* Brontekst
*****

Het Kabinet sluit convenanten voor internationaal maatschappelijk verantwoord ondernemen («IMVO-convenanten»), om ervoor te zorgen dat mensenrechten in productieketens worden gewaarborgd. De afspraken zijn gebaseerd op de OESO-richtlijnen en de UNGP’s. Het proces om te komen tot een IMVO-convenant voor windenergie is in voorbereiding. Het Kabinet moedigt de windenergiesector aan om een IMVO-convenant te sluiten, de overheid wil ook zelf deelnemen aan dat convenant. Een mogelijke uitkomst van het overleg met sectorpartijen is dat ook de regelgeving voor windparken op zee wordt aangepast om zo zorgvuldigheid in toeleveringsketens te waarborgen.
Via de reguliere Kamerbrieven over IMVO-convenanten en het IMVO-beleid wordt de Kamer geïnformeerd over de voortgang.

*****

* Aangeleverde rijen
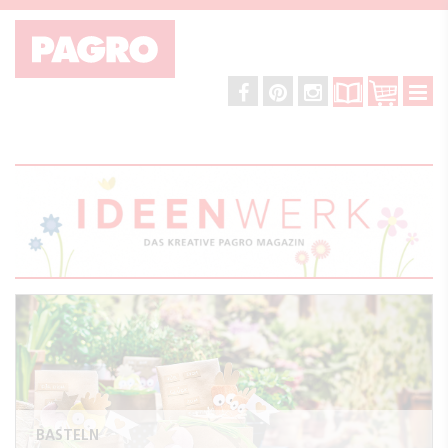
BASTELN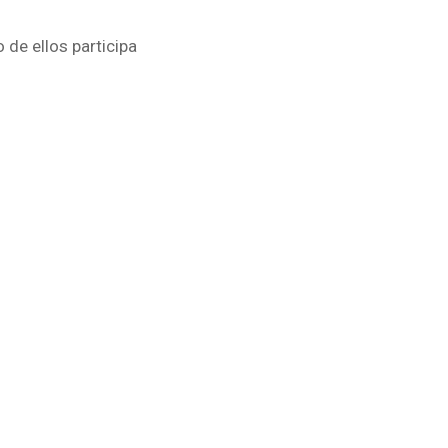
 de ellos participa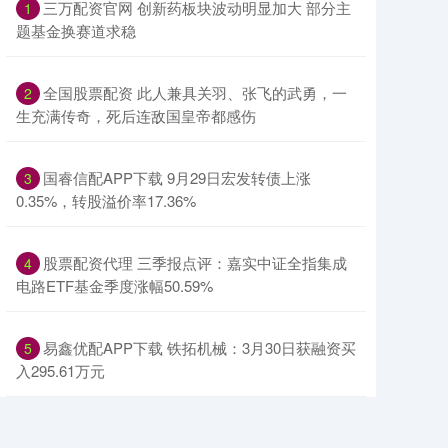
​三万配资官网 创新药板块波动明显加大 部分主
1
题基金换赛道求稳
​全国股票配资 此人兼具关羽、张飞的武勇，一
2
生充满传奇，死后连敌国皇帝都感伤
​国睿信配APP下载 9月29日宏发转债上涨
3
0.35%，转股溢价率17.36%
​股票配资代理 三季报点评：嘉实中证全指集成
4
电路ETF基金季度涨幅50.59%
​易鑫优配APP下载 铁拓机械：3月30日获融资买
5
入295.61万元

*****

* Opdrachten
1) Neem uit de tekst over IMVO-convenanten letterlijk het stuk over dat begint bij de woorden "Het Kabinet sluit" en ophoudt na "over de voortgang.".
2) Zet de tekst over IMVO-convenanten voor de windenergiesector voort vanaf het punt waar die ophoudt.
De rijen staan los van de brontekst.

* Antwoorden
1)
Het Kabinet sluit convenanten voor internationaal maatschappelijk verantwoord ondernemen («IMVO-convenanten»), om ervoor te zorgen dat mensenrechten in productieketens worden gewaarborgd. De afspraken zijn gebaseerd op de OESO-richtlijnen en de UNGP’s. Het proces om te komen tot een IMVO-convenant voor windenergie is in voorbereiding. Het Kabinet moedigt de windenergiesector aan om een IMVO-convenant te sluiten, de overheid wil ook zelf deelnemen aan dat convenant. Een mogelijke uitkomst van het overleg met sectorpartijen is dat ook de regelgeving voor windparken op zee wordt aangepast om zo zorgvuldigheid in toeleveringsketens te waarborgen.
Via de reguliere Kamerbrieven over IMVO-convenanten en het IMVO-beleid wordt de Kamer geïnformeerd over de voortgang.

2)
5
Kan worden toegelicht waarom projectvoorstellen voor de TSE en DEI moesten voldoen aan een 1-jarige bestedingseis, met het oog op het Klimaatakkoord? Waarom wordt niet gedaan wat gedaan kan worden om te verduurzamen totdat de uitwerking van het akkoord ook daadwerkelijk loopt?
Antwoord
De middelen uit de klimaatenveloppe zijn bestemd voor de klimaat- en energietransitie en maken onderdeel uit van het Klimaatakkoord. Omdat het Klimaatakkoord medio 2019 is gepresenteerd maken de middelen voor de klimaatenveloppe voor 2018 en 2019 geen onderdeel uit van het Klimaatakkoord. Deze middelen zijn daarom incidenteel in 2018 en 2019 overgeboekt naar de begrotingen van de betreffende departementen. Omdat deze middelen geen meerjarige reeksen betroffen en dus in hetzelfde jaar tot besteding dienden te komen, is aan de projectvoorstellen voor deze middelen een 1-jarige bestedingseis gesteld.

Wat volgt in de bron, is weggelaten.